→ Work instruction: Write the records out once more, so that nothing differs from the original.

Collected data
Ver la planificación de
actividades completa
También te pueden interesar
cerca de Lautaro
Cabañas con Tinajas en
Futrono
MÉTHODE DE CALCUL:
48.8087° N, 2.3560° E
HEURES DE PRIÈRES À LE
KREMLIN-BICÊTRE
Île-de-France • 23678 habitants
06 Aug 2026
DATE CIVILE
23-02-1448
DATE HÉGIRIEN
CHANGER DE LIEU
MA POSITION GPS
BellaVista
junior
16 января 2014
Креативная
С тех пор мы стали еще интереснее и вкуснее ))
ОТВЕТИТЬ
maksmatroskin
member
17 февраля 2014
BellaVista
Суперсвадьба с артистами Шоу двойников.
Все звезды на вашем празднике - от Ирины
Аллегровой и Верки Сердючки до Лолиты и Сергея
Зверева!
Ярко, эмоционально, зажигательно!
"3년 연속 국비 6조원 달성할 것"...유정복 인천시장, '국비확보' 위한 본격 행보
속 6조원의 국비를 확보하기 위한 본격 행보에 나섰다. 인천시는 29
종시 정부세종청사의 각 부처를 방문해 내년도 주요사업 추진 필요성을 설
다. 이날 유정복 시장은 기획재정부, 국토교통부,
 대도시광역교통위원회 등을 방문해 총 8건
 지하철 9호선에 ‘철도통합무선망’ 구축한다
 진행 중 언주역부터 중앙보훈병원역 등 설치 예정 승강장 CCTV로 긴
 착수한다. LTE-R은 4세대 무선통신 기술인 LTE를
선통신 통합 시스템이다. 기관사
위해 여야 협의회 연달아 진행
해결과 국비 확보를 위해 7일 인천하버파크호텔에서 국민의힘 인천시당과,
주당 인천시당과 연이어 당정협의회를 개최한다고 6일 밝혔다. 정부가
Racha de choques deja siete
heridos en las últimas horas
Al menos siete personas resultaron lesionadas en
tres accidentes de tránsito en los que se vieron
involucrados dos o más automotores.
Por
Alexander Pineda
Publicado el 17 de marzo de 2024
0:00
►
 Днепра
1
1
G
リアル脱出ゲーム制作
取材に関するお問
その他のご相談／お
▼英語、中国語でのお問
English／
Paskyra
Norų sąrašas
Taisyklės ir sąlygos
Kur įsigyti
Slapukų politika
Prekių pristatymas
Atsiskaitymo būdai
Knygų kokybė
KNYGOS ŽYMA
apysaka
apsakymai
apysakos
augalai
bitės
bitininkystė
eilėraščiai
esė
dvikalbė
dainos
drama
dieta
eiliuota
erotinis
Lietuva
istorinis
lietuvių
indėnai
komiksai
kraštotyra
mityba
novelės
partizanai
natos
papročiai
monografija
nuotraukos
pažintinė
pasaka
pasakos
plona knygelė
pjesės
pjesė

→ Answer section:
Ver la planificación de
actividades completa
También te pueden interesar
cerca de Lautaro
Cabañas con Tinajas en
Futrono
MÉTHODE DE CALCUL:
48.8087° N, 2.3560° E
HEURES DE PRIÈRES À LE
KREMLIN-BICÊTRE
Île-de-France • 23678 habitants
06 Aug 2026
DATE CIVILE
23-02-1448
DATE HÉGIRIEN
CHANGER DE LIEU
MA POSITION GPS
BellaVista
junior
16 января 2014
Креативная
С тех пор мы стали еще интереснее и вкуснее ))
ОТВЕТИТЬ
maksmatroskin
member
17 февраля 2014
BellaVista
Суперсвадьба с артистами Шоу двойников.
Все звезды на вашем празднике - от Ирины
Аллегровой и Верки Сердючки до Лолиты и Сергея
Зверева!
Ярко, эмоционально, зажигательно!
"3년 연속 국비 6조원 달성할 것"...유정복 인천시장, '국비확보' 위한 본격 행보
속 6조원의 국비를 확보하기 위한 본격 행보에 나섰다. 인천시는 29
종시 정부세종청사의 각 부처를 방문해 내년도 주요사업 추진 필요성을 설
다. 이날 유정복 시장은 기획재정부, 국토교통부,
 대도시광역교통위원회 등을 방문해 총 8건
 지하철 9호선에 ‘철도통합무선망’ 구축한다
 진행 중 언주역부터 중앙보훈병원역 등 설치 예정 승강장 CCTV로 긴
 착수한다. LTE-R은 4세대 무선통신 기술인 LTE를
선통신 통합 시스템이다. 기관사
위해 여야 협의회 연달아 진행
해결과 국비 확보를 위해 7일 인천하버파크호텔에서 국민의힘 인천시당과,
주당 인천시당과 연이어 당정협의회를 개최한다고 6일 밝혔다. 정부가
Racha de choques deja siete
heridos en las últimas horas
Al menos siete personas resultaron lesionadas en
tres accidentes de tránsito en los que se vieron
involucrados dos o más automotores.
Por
Alexander Pineda
Publicado el 17 de marzo de 2024
0:00
►
 Днепра
1
1
G
リアル脱出ゲーム制作
取材に関するお問
その他のご相談／お
▼英語、中国語でのお問
English／
Paskyra
Norų sąrašas
Taisyklės ir sąlygos
Kur įsigyti
Slapukų politika
Prekių pristatymas
Atsiskaitymo būdai
Knygų kokybė
KNYGOS ŽYMA
apysaka
apsakymai
apysakos
augalai
bitės
bitininkystė
eilėraščiai
esė
dvikalbė
dainos
drama
dieta
eiliuota
erotinis
Lietuva
istorinis
lietuvių
indėnai
komiksai
kraštotyra
mityba
novelės
partizanai
natos
papročiai
monografija
nuotraukos
pažintinė
pasaka
pasakos
plona knygelė
pjesės
pjesė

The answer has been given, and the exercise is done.